A "Performance Bond"(PB) could be applied in a deal where delivery was based on "Ex Ship" as defined under Incoterms 2000.
Where the “assurances” given apply to "Bond" with the goods, until such goods arrive in the contracted condition into the possession of the End Buyer, in his port of discharge. In an "Ex ship" deal the goods and not the documents must arrive before delivery is said to have occurred.
Once the deal is "At sight" 100% against presentation of documents FCA/FOB/CIF, this must be a Performance Guarantee, since such seller cannot deal the possession of goods (physical), the Performance in this case being "Delivery” is only applied to the securing of the title or leading delivery documents to the goods being offered, and to do so in a certain time frame as per it’s guarantee.

S.W.I.F.T. Standards 2008

The Society for Worldwide Interbank Financial Telecommunication ("SWIFT") operates a worldwide financial messaging network. Messages are securely and reliably exchanged between banks and other financial institutions. SWIFT also markets software and services to financial institutions, much of it for use on the SWIFTNet Network, and ISO 9362 bank identifier codes are popularly known as "SWIFT codes".

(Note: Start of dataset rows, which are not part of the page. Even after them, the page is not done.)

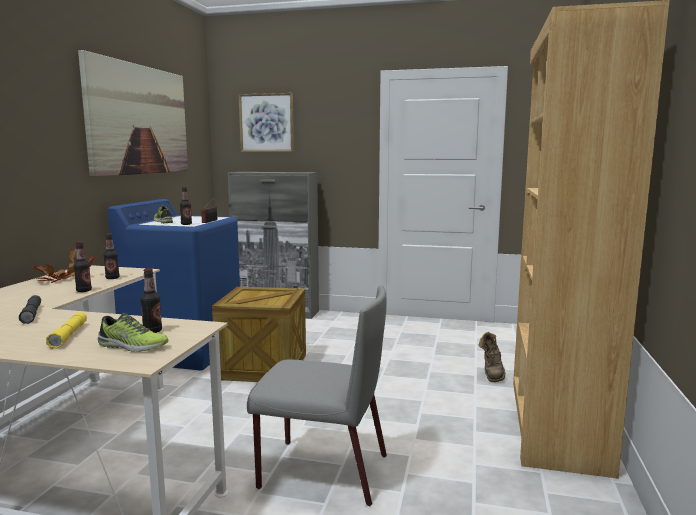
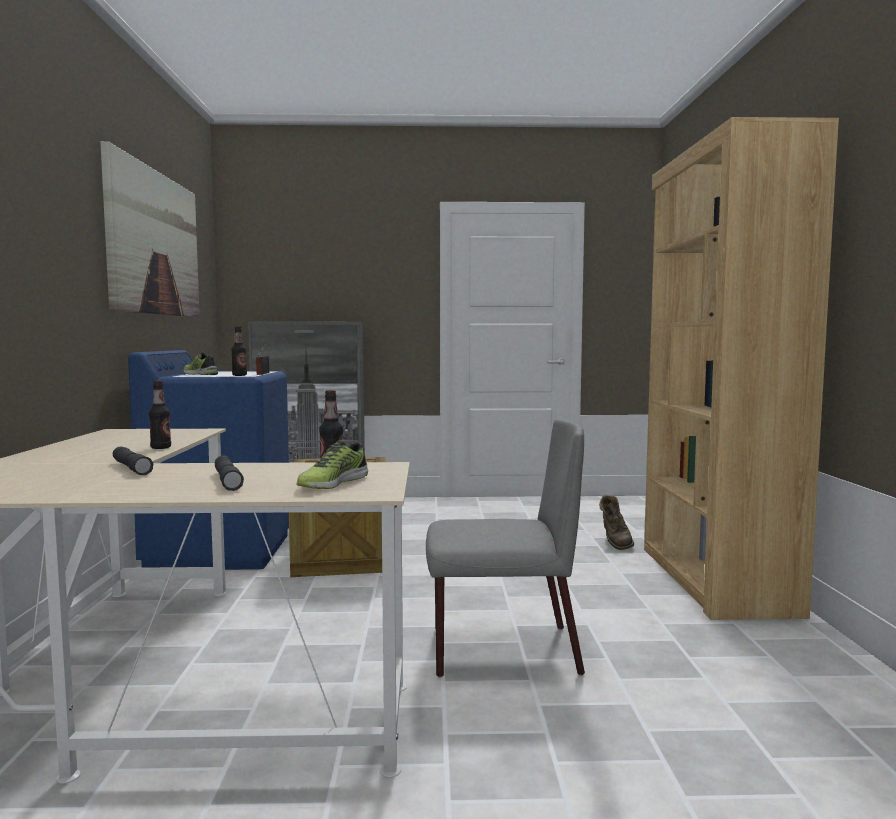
camera: 15 degrees left, 5 degrees down
(62, 279) = (104, 440): potted plant -> none
(69, 335) = (227, 480): yellow flashlight -> grey flashlight
(112, 278) = (177, 437): bottle -> none
(132, 346) = (332, 483): shoe -> shoe turned 120 degrees clockwise
(266, 123) = (294, 261): picture -> none

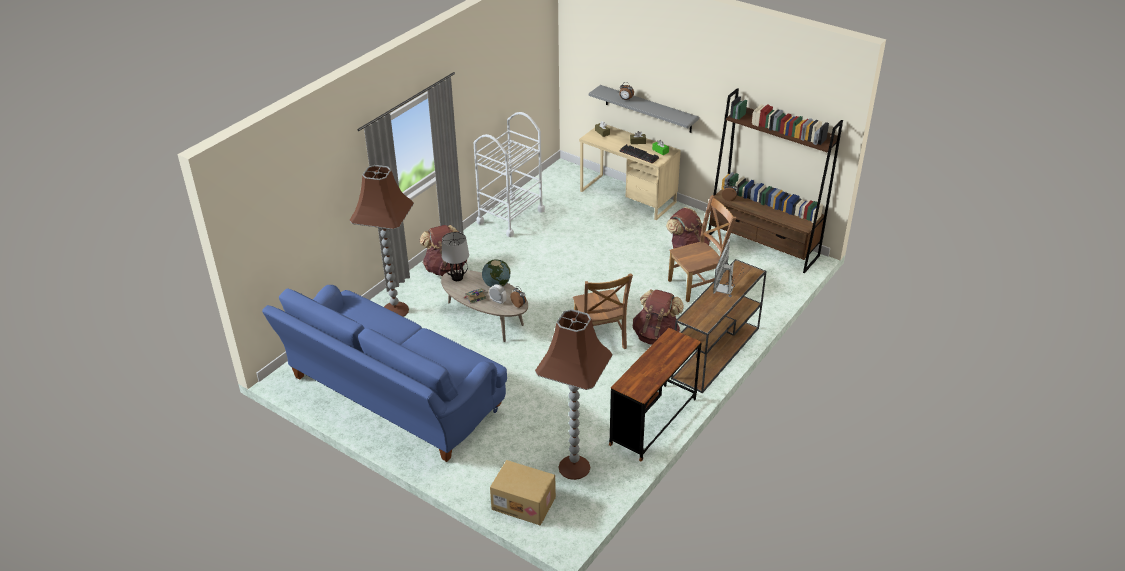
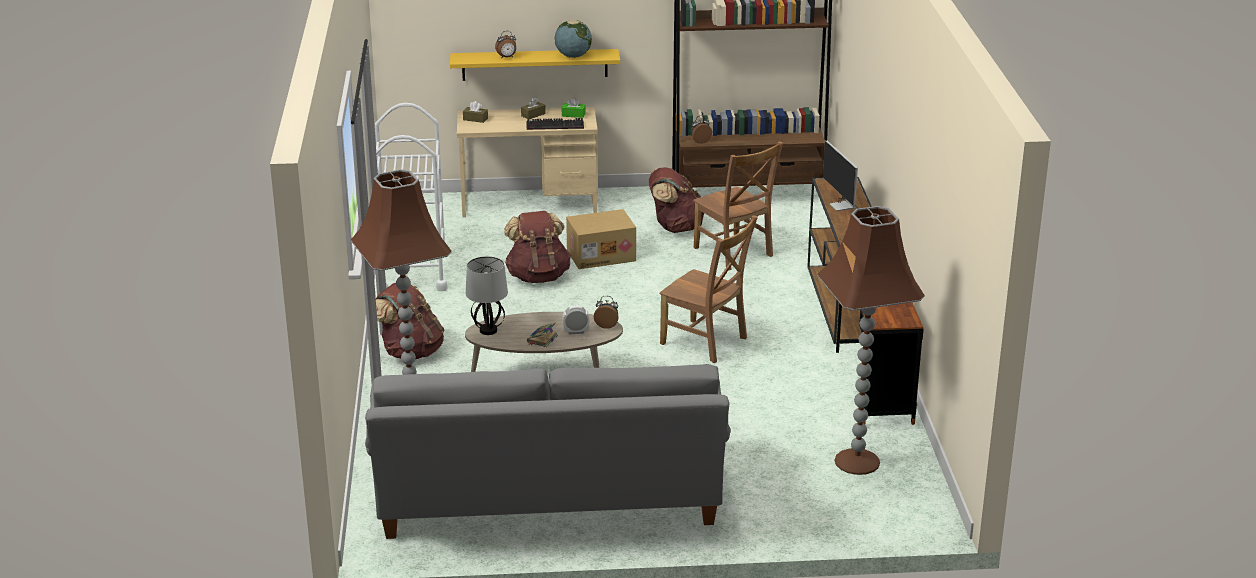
camera: 40 degrees left, 10 degrees down
(392, 397) = (549, 498): blue sofa -> grey sofa
(496, 285) = (549, 318): globe -> globe (573, 56)
(524, 503) = (855, 516): cardboard box -> cardboard box (601, 255)
(648, 109) = (534, 64): grey shelf -> yellow shelf
(656, 336) = (761, 314): brown backpack -> brown backpack (538, 276)
(698, 285) = (734, 253): brown chair -> brown chair turned 120 degrees clockwise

The majority of international interbank messages use the SWIFT network. As of December 2007 SWIFT linked 8,332 financial institutions in 208 countries.[1] SWIFT does not facilitate funds transfer. Financial institutions would need a corresponding banking relationship for financial transactions. Not all financial institutions have banking business relationships, but rather peripheral. Each financial institution, to exchange banking transactions, must have a banking relationship by either being a bank or affiliating itself with one (or more) so as to enjoy those particular business features.
SWIFT is a cooperative society under Belgian law and it is owned by its member financial institutions. SWIFT has offices around the world. SWIFT headquarters are located in La Hulpe, Belgium, near Brussels.
It was founded in Brussels in 1973, supported by 239 banks in 15 countries. It started to establish common standards (See SWIFT Standards) for financial transactions and a shared data processing system and worldwide communications network. Fundamental operating procedures, rules for liability etc., were established in 1975 and the first message was sent in 1977.
S.W.I.F.T. is a registered mark of Society for Worldwide Interbank Financial Telecommunication.